All analyses have been performed using the R language for statistical computing74, the R packages raster75, mgcv76, and randomForest77.

Geographic comparison of the performance of different predictor groups

To test if different predictor groups have different performances in different regions, we used the gridded range map at 0.5° resolution from IUCN and assigned the value of the respective test metric (TSS, AUC) to the entire range in which a species is present. All ranges were then stacked and the mean of all TSS and AUC values covering a 0.5° grid cell calculated.
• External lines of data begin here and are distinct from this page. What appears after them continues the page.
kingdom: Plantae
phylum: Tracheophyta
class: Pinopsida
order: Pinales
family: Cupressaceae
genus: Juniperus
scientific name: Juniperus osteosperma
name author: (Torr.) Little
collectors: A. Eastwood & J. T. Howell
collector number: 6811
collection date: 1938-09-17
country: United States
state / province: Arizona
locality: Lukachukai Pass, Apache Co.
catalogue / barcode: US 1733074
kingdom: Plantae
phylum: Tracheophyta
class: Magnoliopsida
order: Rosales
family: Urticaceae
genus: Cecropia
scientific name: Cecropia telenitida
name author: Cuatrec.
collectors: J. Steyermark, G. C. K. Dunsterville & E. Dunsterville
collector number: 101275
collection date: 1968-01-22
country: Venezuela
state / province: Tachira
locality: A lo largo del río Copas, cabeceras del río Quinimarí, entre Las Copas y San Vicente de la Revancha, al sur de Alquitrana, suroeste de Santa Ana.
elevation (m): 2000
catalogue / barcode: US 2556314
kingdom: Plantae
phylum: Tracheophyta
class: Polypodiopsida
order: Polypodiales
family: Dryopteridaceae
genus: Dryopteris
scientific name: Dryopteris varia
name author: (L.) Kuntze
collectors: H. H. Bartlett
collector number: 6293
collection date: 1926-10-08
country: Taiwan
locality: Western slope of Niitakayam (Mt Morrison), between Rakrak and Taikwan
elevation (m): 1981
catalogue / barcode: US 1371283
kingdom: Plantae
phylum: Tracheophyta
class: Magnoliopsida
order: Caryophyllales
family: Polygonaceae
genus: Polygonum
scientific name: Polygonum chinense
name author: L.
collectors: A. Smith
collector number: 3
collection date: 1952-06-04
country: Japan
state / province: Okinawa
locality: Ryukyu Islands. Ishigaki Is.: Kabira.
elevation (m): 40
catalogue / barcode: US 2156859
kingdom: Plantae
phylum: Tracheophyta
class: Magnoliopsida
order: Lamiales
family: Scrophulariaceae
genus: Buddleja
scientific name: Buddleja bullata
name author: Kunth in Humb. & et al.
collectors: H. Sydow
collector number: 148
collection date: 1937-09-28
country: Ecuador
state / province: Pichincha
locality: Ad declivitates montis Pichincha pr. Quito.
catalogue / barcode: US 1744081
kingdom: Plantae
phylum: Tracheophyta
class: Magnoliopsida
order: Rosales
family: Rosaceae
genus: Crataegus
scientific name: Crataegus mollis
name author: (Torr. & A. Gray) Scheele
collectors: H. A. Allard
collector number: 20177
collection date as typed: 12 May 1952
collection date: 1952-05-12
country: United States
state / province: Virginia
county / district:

Additionally, we calculated the observed range size defined as the number of pixels occupied and compared it to the predicted range size within the 3000 km buffer defined as the numbers of pixels occupied after thresholding the probability estimates from the SDMs. The observed vs. the predicted range size has then been compared by calculating the mean squared deviation.

To detect latitudinal trends in the improvement of SDMs after inclusion of either spatial, temporal, or spatio-temporal variability in SDMs, we calculated the mean and standard deviation of the difference between TSS values derived from SDMs only including mean climate, with either spatial, temporal, or spatio-temporal derived TSS values in 1° latitudinal bands.